** EXTRACT TO READ **
## Begin

# Its official!



## Rudy4747 (Nov 29, 2009)

So It's official Our boy Dooney is now an ADBA Ch. We knew the minute he got his title but we got this in the mail to day. 







We are pretty excited, our first pup to show got his title not bad. He is going to be making a run for his Ace title. He got first and third his first two times on the track. We may try for UKC title as well. (sorry for the bad stack his rear angulation is not that bad)


----------



## aus_staffy (Nov 10, 2009)

Rudy, that is just awesome! Congratulations to you and Dooney.


----------



## Rudy4747 (Nov 29, 2009)

Thanks alot he was a bit of a suprise from to use we were not expecting much from him. He was just bought because we wanted a dog. And he has turned out nicely. Thank you..


----------



## Sadie (Jun 18, 2008)

Rudy congrats to you and dooney


----------



## JayHawk (Apr 4, 2010)

congratulations to both you and Dooney and I hope to see a post on his ACE in the future


----------



## ames (Jun 6, 2010)

congratulations!!! good for you both!


----------



## Rudy4747 (Nov 29, 2009)

JayHawk said:


> congratulations to both you and Dooney and I hope to see a post on his ACE in the future


Thanks to every body. Hope so to, we better start working on it before you guys get pulling.


----------



## k8nkane (Jul 9, 2010)

Congrats. Dooney is ACEs.


----------



## American_Pit13 (Apr 23, 2007)

Very nice! Congrats you guys


----------



## LadyRampage (Apr 11, 2009)

Congrats!!!!! Much deserved CH title!!!!


----------



## Celestial88 (Mar 14, 2011)

Congratulations! That is awesome


----------



## davidfitness83 (Jul 7, 2009)

Wow he is stunning great job on the title and his amazing condition


----------



## 9361 (Jun 25, 2009)

Congrats Rudy! That is so exciting.


----------



## performanceknls (Apr 4, 2009)

Congrats Dooney YAY he is worth of being an ADBA CH for sure!


----------



## Eric (Oct 21, 2010)

Congrats Rudy!! Way to go!! :thumbsup:


----------



## Rudy4747 (Nov 29, 2009)

Thanks everybody.


davidfitness83 said:


> Wow he is stunning great job on the title and his amazing condition


It was fun but he us a pain to condition. No toy drive if its not live prey he could care less. Hand walking drag sled got us there. Now we have a mill good cause my big but can't walk him enough to get him even breathing hard any more. Any way thanks.


----------



## apbtmom76 (Nov 4, 2008)

RUDY that is soooooo freakin awesome man, look at all those ribbons and the trophy, Dooney is a looker for sure and I know you will get his ACE soon enough. CONGRATS man


----------



## Rudy4747 (Nov 29, 2009)

Thanks Tye. He for that best in show at Cleburn tx last year hopefully help do well there this year at nationals. See you there.


----------



## Blue_Nose_Bella (Jan 16, 2011)

Rudy4747 said:


> So It's official Our boy Dooney is now an ADBA Ch. We knew the minute he got his title but we got this in the mail to day.
> 
> 
> 
> ...

## End

** DATA PROVIDED **
## Begin

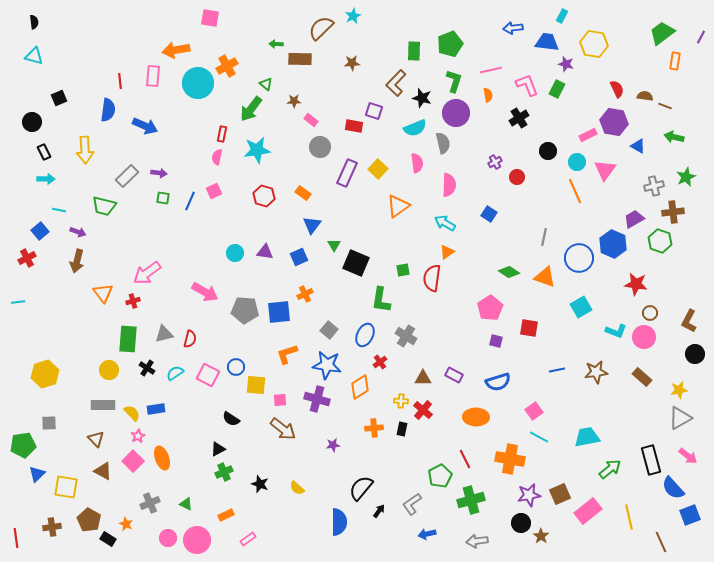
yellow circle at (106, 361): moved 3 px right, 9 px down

## End

** STATED PROBLEM **
In the forum thread about Dooney's ADBA championship, what places did Dooney take in his first two times on the track?

** WRITTEN REPLY **
First and third.